Optimization strategies#

Now that you are familiar with hyperparameters, you’ll want to know how to optimize them.

This is no easy task. Ultimately, there can be millions of combinations of hyperparameters that could possibly improve your model. Therefore, after listing hyperparameter values to explore, it’s important to use a search strategy that will compute these for you.

Dataiku provides various search strategies, such as:

Grid search, where we explore all possible combinations of hyperparameter values provided.
Random search, where we randomly select some combinations to explore.
Bayesian search, which uses a probabilistic approach to converge towards a good combination candidate.

Note

To learn more about search strategies, visit Advanced Models Optimization — Search Strategies.

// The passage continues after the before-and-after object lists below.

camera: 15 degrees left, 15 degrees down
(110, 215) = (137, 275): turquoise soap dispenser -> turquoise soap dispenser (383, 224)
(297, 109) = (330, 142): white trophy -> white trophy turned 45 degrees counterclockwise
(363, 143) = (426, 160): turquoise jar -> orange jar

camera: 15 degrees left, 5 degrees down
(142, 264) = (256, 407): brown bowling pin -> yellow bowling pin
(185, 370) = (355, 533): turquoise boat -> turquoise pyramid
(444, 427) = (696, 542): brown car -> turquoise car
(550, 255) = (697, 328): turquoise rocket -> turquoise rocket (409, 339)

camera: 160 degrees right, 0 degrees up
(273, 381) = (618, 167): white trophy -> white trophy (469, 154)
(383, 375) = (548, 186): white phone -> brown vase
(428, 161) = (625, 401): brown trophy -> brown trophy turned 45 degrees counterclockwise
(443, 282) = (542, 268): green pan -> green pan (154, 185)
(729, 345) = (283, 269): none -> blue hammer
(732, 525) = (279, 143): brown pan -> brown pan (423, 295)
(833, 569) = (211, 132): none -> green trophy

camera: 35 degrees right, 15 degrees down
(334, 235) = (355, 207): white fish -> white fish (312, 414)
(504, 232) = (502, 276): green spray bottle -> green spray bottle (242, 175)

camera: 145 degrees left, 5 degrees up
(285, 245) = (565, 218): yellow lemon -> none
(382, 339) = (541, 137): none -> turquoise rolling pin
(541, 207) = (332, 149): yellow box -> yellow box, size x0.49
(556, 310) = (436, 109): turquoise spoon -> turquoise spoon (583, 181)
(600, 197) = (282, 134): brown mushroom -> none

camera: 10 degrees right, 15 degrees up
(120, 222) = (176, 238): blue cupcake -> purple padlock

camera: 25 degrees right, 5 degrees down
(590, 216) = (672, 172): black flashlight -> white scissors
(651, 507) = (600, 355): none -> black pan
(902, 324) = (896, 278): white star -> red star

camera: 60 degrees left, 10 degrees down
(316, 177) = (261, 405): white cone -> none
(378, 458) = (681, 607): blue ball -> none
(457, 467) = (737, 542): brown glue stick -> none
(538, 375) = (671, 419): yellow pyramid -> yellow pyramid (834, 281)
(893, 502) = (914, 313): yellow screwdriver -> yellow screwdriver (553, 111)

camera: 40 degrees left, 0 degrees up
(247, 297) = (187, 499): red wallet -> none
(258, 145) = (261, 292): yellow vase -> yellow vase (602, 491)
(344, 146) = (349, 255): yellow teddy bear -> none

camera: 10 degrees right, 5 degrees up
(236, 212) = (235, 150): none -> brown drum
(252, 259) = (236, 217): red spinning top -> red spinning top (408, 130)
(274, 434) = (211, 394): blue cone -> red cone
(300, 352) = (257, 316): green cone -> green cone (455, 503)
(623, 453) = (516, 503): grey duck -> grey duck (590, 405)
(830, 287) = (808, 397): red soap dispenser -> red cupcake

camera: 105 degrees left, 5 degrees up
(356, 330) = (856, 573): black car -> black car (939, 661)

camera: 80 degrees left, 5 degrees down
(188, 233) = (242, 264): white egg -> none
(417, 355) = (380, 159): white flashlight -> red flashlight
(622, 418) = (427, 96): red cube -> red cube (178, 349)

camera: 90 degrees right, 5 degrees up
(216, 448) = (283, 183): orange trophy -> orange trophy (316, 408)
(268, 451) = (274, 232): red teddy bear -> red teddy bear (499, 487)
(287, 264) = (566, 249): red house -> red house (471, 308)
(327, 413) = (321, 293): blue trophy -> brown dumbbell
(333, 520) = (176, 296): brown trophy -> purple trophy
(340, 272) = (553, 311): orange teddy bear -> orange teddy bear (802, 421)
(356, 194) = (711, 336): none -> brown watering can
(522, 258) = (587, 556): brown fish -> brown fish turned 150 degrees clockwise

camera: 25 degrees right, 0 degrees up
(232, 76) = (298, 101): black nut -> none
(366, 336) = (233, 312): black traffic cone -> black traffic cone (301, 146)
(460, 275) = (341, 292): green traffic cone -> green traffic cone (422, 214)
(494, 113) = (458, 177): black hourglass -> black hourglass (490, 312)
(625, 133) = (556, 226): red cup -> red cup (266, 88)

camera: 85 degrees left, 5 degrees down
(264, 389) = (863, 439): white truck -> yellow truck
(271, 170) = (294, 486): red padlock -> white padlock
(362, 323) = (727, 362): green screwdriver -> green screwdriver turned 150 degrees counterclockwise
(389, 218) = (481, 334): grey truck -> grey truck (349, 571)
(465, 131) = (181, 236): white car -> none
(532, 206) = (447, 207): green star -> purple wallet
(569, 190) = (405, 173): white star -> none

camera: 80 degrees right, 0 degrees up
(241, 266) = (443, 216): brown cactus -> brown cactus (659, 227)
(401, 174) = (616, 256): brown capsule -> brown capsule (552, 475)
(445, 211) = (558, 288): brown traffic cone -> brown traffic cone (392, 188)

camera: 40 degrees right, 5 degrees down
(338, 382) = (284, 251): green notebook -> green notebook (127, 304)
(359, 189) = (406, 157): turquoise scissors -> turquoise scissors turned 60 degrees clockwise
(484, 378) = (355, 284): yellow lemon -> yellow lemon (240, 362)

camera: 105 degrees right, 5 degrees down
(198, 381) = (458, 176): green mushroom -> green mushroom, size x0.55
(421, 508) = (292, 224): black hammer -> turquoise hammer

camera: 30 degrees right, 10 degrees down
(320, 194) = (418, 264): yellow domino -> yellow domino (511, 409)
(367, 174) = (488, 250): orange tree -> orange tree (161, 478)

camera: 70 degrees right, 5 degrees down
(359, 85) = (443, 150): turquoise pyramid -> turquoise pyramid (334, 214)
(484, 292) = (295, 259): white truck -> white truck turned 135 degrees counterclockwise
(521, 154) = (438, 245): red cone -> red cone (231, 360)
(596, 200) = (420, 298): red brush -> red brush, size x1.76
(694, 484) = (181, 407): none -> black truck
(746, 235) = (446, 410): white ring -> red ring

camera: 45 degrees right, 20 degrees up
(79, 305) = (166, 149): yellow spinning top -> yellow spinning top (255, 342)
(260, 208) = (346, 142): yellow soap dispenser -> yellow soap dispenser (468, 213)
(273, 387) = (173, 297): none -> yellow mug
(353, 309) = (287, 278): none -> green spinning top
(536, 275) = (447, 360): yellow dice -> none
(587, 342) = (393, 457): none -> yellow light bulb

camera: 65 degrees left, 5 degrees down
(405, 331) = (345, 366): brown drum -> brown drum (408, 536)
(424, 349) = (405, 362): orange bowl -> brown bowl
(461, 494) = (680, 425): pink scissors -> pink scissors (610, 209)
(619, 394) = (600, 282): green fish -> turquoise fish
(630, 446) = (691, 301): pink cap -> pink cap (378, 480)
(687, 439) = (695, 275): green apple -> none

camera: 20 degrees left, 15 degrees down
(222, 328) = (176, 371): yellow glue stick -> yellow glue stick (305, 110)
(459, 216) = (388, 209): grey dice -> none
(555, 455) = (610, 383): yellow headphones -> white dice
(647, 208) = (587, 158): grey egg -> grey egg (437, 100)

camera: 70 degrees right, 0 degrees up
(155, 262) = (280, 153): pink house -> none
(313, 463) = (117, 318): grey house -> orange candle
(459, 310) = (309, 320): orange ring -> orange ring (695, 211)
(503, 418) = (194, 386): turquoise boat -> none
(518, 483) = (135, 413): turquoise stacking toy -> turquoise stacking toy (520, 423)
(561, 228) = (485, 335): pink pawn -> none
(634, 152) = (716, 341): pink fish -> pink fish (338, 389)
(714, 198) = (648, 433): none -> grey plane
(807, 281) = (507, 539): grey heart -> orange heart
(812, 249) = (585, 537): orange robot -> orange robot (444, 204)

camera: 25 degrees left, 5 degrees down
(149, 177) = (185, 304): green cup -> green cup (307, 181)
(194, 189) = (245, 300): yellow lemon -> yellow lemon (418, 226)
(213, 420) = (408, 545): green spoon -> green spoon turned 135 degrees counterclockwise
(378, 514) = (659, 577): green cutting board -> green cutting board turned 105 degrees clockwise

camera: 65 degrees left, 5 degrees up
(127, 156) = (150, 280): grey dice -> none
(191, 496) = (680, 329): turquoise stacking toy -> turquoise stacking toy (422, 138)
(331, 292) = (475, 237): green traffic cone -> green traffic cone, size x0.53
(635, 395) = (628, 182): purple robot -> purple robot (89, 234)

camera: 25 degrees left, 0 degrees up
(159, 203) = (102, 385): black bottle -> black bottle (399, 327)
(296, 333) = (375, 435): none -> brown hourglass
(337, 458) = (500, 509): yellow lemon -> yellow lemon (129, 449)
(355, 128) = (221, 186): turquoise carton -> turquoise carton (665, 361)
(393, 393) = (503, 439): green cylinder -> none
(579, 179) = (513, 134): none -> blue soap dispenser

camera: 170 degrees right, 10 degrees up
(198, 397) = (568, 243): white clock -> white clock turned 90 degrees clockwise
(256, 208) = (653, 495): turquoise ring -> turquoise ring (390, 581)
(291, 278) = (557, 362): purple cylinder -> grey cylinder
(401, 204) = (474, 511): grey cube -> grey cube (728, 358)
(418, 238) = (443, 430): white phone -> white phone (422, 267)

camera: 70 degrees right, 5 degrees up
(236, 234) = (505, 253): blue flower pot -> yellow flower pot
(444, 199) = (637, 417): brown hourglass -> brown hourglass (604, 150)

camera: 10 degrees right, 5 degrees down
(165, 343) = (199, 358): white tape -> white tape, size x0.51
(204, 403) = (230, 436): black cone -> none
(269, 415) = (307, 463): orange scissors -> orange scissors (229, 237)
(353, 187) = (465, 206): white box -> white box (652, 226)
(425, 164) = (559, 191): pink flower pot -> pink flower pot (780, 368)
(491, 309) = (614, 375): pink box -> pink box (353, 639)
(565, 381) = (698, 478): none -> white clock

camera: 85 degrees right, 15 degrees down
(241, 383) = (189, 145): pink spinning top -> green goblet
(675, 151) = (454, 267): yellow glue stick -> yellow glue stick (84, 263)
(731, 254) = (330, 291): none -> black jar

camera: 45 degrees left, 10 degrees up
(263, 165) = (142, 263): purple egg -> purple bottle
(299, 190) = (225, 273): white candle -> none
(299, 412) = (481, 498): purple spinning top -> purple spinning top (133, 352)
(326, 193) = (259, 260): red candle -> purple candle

We can also select our preferred validation strategy for the search:

A simple train/test split.
A K-fold cross validation method.
Our own custom cross-validation code.

For a more powerful search, check out how to distribute computations across containers.

View the tuning results#

Once you are happy with the settings and train the model, you will land on the Results tab where you can visualize the evolution of your hyperparameter search.

If you hover over any point in the graph, you’ll see the evolution of hyperparameter values that yielded an improvement.

At any time while Dataiku is executing the hyperparameter search, you can choose to interrupt the optimization. Dataiku will then finish what it’s evaluating, and will train and evaluate the model on the best hyperparameters found so far.

Later, you can resume the search, and Dataiku will continue the optimization using only the hyperparameter values that haven’t been tried.